Provided data Block Start
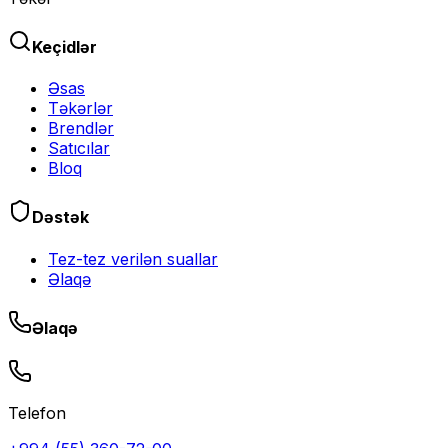
Keçidlər
Əsas
Təkərlər
Brendlər
Satıcılar
Bloq
Dəstək
Tez-tez verilən suallar
Əlaqə
Əlaqə
Telefon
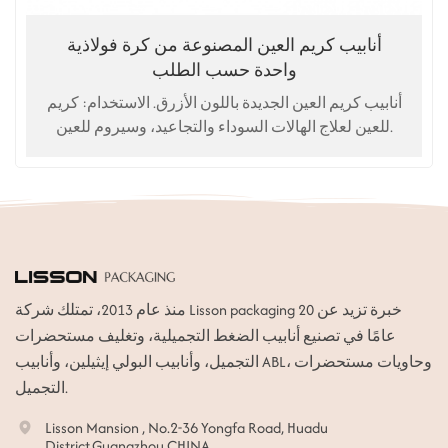
أنابيب كريم العين المصنوعة من كرة فولاذية
واحدة حسب الطلب
أنابيب كريم العين الجديدة باللون الأزرق. الاستخدام: كريم
للعين لعلاج الهالات السوداء والتجاعيد، وسيروم للعين.
منذ عام 2013، تمتلك شركة Lisson packaging خبرة تزيد عن 20
عامًا في تصنيع أنابيب الضغط التجميلية، وتغليف مستحضرات
التجميل، وأنابيب البولي إيثيلين، وأنابيب ABL، وحاويات مستحضرات
التجميل.
Lisson Mansion , No.2-36 Yongfa Road, Huadu
District,Guangzhou CHINA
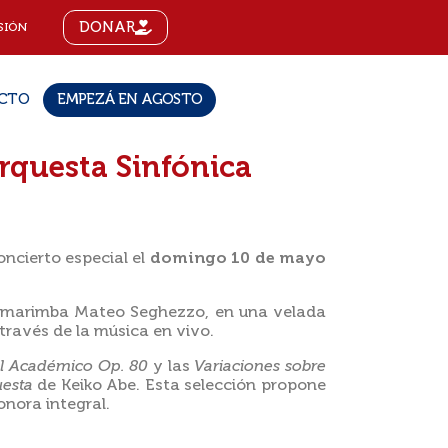
DONAR
SIÓN
CTO
EMPEZÁ EN AGOSTO
rquesta Sinfónica
ncierto especial el
domingo 10 de mayo
 de marimba Mateo Seghezzo, en una velada
través de la música en vivo.
al Académico Op. 80
y las
Variaciones sobre
esta
de Keiko Abe. Esta selección propone
onora integral.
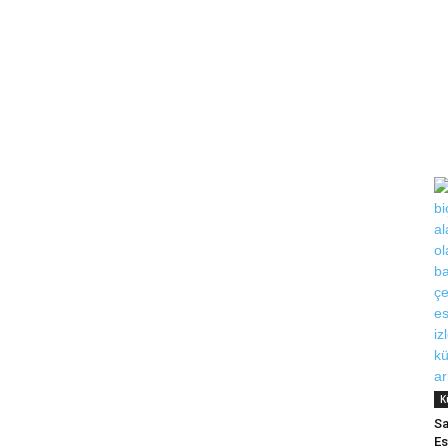
K
Sa
Es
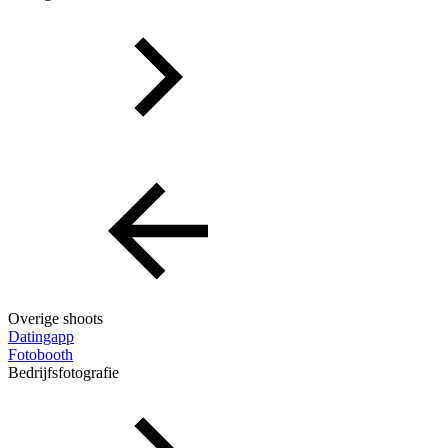
Overige shoots
Datingapp
Fotobooth
Bedrijfsfotografie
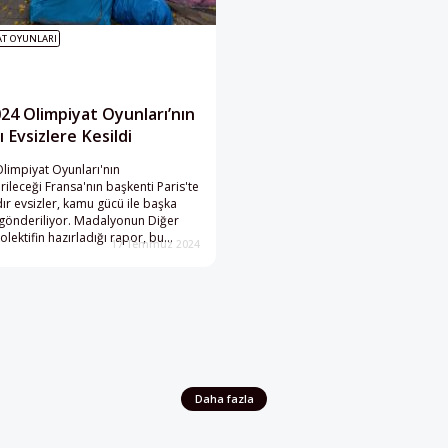
AT OYUNLARI
024 Olimpiyat Oyunları’nın
 Evsizlere Kesildi
limpiyat Oyunları'nın
rileceği Fransa'nın başkenti Paris'te
dır evsizler, kamu gücü ile başka
gönderiliyor. Madalyonun Diğer
olektifin hazırladığı rapor, bu
17 Temmuz 2024
zler önüne seriyor.
Daha fazla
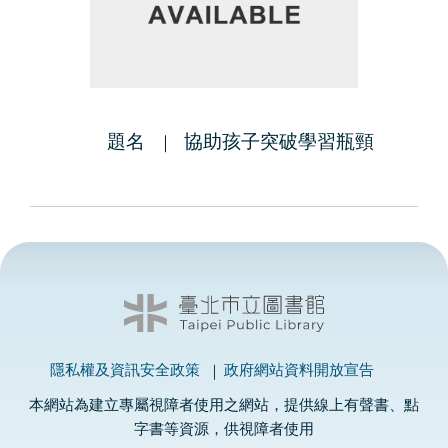
題名
協助孩子突破學習瓶頸
隱私權及資訊安全政策
政府網站資料開放宣告
本網站為建立專屬視障者使用之網站，提供線上有聲書、點
字書等資源，供視障者使用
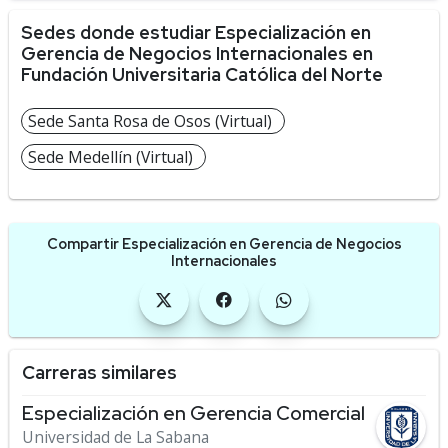
Sedes donde estudiar Especialización en
Gerencia de Negocios Internacionales en
Fundación Universitaria Católica del Norte
Sede Santa Rosa de Osos (Virtual)
Sede Medellín (Virtual)
Compartir Especialización en Gerencia de Negocios
Internacionales
Carreras similares
Especialización en Gerencia Comercial
Universidad de La Sabana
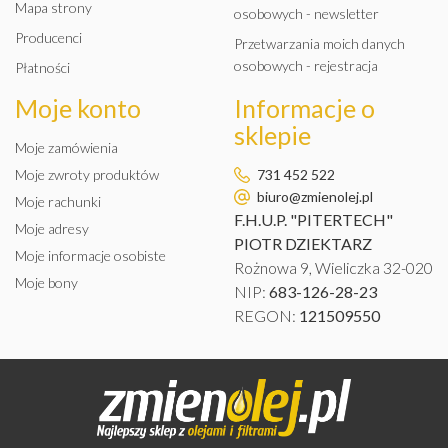
Mapa strony
osobowych - newsletter
Producenci
Przetwarzania moich danych
osobowych - rejestracja
Płatności
Moje konto
Informacje o
sklepie
Moje zamówienia
Moje zwroty produktów
731 452 522
biuro@zmienolej.pl
Moje rachunki
F.H.U.P. "PITERTECH"
Moje adresy
PIOTR DZIEKTARZ
Moje informacje osobiste
Rożnowa 9, Wieliczka 32-020
Moje bony
NIP:
683-126-28-23
REGON:
121509550
SZAMPON DO TAPICERKI
KLEEN-FLO CARPET KLEEN
900ML (KAT. 271)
Provided data Block End
## What is needed
In the records above, find each line holding "Moje" and copy it.

## Result of the exercise
Moje konto
Moje zamówienia
Moje zwroty produktów
Moje rachunki
Moje adresy
Moje informacje osobiste
Moje bony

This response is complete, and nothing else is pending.